3. It decreases the aesthetic appeal of the Retina display. One of the most amazing things about the iPhone 4 is the incredible Retina display. It is simply a joy to look at photos and iBooks and, well, everything, on this screen. It’s just wow. But something was slightly degraded about this appearance once the invisibleSHIELD was applied, and despite ZAGG’s claims that the invisibleSHIELD “helps reduce the appearance of fingerprint smudges and smears,” I found the opposite to be true: I noticed more smudges and smears while using the invisibleSHIELD – maybe because I had to press so much harder to get the touch screen to respond. Ha.
4. Shipping is slow. At least, it was for me. I ordered my invisibleSHIELD on June 16. I received a ship confirmation e-mail from ZAGG on June 18. Fine. Except, err, it didn’t arrive until nearly two full weeks later, on July 1. Take into consideration, there were NO federal holidays during this time during which the U.S. Postal Service wouldn’t have been running. I had started to think my order had gotten lost or mangled in the mail, because First Class mail typically takes two to three days to get from Salt Lake City to Honolulu. Yeah, no idea what happened here. That wouldn’t be a huge deal, except . . .

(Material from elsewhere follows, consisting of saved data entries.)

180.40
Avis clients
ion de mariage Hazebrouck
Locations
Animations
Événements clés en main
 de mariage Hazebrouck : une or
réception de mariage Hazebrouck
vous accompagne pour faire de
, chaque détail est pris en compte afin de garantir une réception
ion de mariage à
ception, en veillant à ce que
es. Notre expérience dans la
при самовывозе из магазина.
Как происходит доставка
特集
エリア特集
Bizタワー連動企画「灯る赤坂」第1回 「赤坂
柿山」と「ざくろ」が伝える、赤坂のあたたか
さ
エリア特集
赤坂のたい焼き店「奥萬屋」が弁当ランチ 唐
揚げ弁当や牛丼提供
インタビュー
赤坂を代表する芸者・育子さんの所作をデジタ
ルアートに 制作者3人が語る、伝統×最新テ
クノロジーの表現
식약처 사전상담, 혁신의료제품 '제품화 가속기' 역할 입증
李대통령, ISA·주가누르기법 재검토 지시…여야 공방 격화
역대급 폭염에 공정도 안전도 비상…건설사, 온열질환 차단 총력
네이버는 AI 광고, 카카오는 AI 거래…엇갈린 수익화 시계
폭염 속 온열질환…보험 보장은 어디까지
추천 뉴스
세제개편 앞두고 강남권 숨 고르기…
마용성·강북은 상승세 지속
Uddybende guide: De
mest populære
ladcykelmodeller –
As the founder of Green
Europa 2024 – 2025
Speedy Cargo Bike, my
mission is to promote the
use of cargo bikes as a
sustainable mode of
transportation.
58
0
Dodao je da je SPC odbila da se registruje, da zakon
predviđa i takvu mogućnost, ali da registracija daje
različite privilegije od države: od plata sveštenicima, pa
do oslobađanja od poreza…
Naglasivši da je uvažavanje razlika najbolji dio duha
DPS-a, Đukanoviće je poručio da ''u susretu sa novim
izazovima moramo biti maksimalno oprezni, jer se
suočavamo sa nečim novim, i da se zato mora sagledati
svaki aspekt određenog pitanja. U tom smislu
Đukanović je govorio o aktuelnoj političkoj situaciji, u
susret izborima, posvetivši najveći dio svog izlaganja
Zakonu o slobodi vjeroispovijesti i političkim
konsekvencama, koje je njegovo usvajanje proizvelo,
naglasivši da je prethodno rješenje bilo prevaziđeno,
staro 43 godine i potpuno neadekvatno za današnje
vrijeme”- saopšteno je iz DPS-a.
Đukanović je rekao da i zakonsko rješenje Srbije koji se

5. Customer service is slow, but the customer needs to act quickly. When I filled out the customer service form on the ZAGG website to request a refund because I was dissatisfied with the product (satisfaction guaranteed and all), it took six business days before they got back to me with what basically amounted to a form letter. Six! Seriously? I filled out a form on the Internet, I didn’t hand-write a letter. The kicker is, the e-mail read, in part, “We would be happy to extend a refund, providing your return mail is postmarked within 45 days of your original purchase date of June 17, 2010.” Wait, so you get to take all week (plus a day) to get back to me and the shipping method you choose takes forever, but I only have 45 days from the date of purchase to get my butt in gear and send stuff back to you? I’m pretty quick with turnaround, but the point remains, this is hardly fair. They even knew that I hadn’t received the product in a timely manner because I had communicated to them before my concern that it had gotten lost in the mail; by the time I received a response from them, it had finally arrived.
OK, so all in all, it’s really not a HUGE deal. If anything happens where my returned product gets lost in the mail, I’m out $15 (“We recommend you send your return back to us via a traceable method as we are not liable for anything lost in the mail.” Whatever, I’m not gonna pay for delivery confirmation when it costs me 44 cents to send this thing back.), and I’m not suffering for that money or anything. But I’m just so frustrated/irritated by the fact that it takes this company so long to do anything. I thought maybe it was just me, but I expressed my frustrations to a friend, and she reported having similar experiences with their customer service, etc. She, too, gave up on a ZAGG product . . . so, buyer beware!
* I would have purchased a Power Supply screen protector to begin with, but the ZAGG brand was available at the time of the iPhone 4 release, which was the only reason I had decided to order it at all – I wanted to have something to protect my screen as readily as possible. Clearly, that just didn’t work out. I placed my order with the tried-and-true company and am now patiently waiting for the Power Supply version to come in!